What you need to do: Print, exactly as given, each line of the data from the line containing "nose: (369, 699)" up to and including its last line.

-- Input data follows --

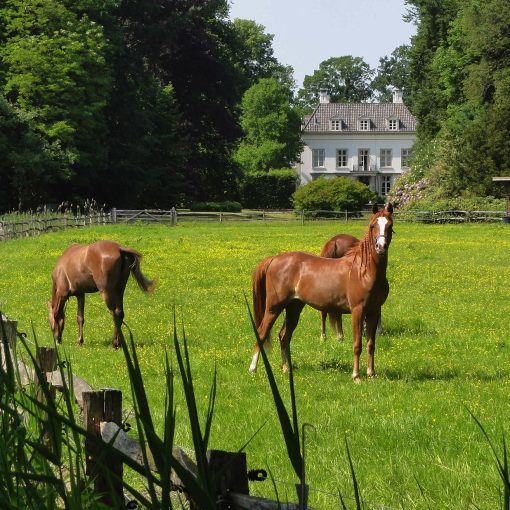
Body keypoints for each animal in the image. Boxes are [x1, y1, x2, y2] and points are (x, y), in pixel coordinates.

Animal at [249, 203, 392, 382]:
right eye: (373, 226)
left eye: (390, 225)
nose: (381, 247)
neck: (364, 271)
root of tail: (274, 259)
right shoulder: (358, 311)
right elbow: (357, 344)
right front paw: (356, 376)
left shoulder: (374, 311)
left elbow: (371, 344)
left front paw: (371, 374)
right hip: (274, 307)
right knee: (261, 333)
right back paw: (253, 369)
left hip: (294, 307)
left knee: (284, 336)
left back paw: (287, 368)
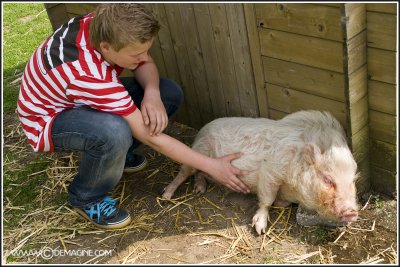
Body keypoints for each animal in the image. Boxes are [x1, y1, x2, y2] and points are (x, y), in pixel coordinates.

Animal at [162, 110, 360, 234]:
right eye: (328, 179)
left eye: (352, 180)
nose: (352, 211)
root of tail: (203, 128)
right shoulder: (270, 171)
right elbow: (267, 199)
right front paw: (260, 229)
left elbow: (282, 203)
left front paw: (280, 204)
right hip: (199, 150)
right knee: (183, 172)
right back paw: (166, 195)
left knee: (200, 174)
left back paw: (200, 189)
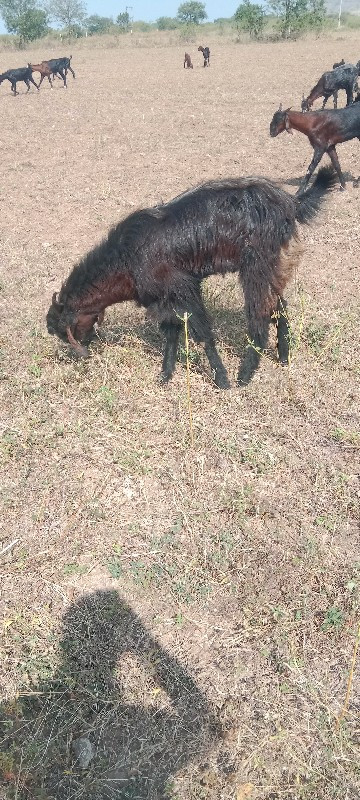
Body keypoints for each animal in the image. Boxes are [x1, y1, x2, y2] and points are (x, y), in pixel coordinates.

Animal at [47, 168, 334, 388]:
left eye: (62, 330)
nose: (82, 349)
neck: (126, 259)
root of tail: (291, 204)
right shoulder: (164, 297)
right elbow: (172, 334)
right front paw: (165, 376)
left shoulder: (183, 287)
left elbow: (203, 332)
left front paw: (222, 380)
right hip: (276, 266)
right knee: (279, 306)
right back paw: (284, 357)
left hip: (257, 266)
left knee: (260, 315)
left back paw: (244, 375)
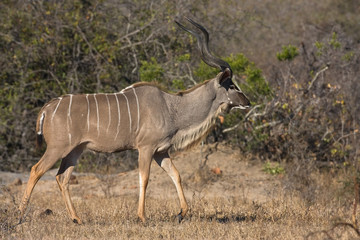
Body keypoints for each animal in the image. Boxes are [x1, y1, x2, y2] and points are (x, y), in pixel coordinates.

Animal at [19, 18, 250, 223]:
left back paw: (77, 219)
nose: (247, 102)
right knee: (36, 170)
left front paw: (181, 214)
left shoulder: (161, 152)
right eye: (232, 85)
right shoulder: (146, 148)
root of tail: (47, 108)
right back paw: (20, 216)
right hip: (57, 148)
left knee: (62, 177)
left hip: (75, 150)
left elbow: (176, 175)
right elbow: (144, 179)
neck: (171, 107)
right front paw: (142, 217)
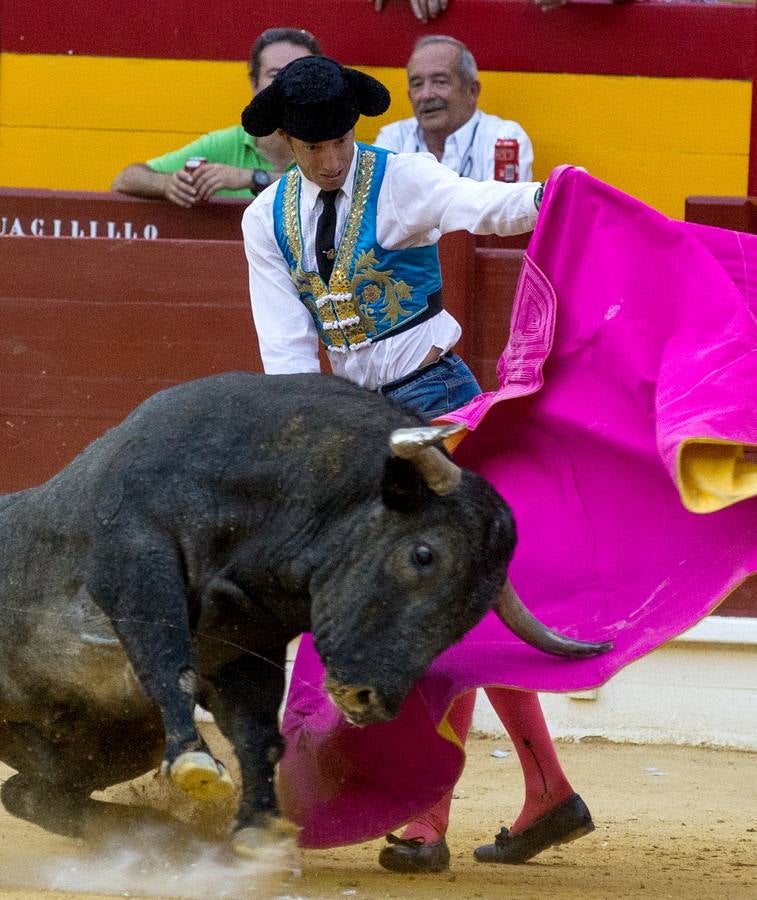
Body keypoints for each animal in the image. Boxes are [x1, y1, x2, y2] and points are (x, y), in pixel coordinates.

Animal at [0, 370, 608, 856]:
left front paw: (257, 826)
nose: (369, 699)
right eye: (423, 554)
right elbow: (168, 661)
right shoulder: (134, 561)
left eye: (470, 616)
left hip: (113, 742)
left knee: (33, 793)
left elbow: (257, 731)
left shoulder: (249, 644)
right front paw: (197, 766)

-- Input data concluded --

Solution:
nose: (369, 699)
right eye: (423, 554)
right elbow: (168, 661)
right shoulder: (134, 561)
left eye: (470, 616)
left hip: (113, 742)
left knee: (33, 793)
left elbow: (257, 731)
left shoulder: (249, 644)
right front paw: (197, 766)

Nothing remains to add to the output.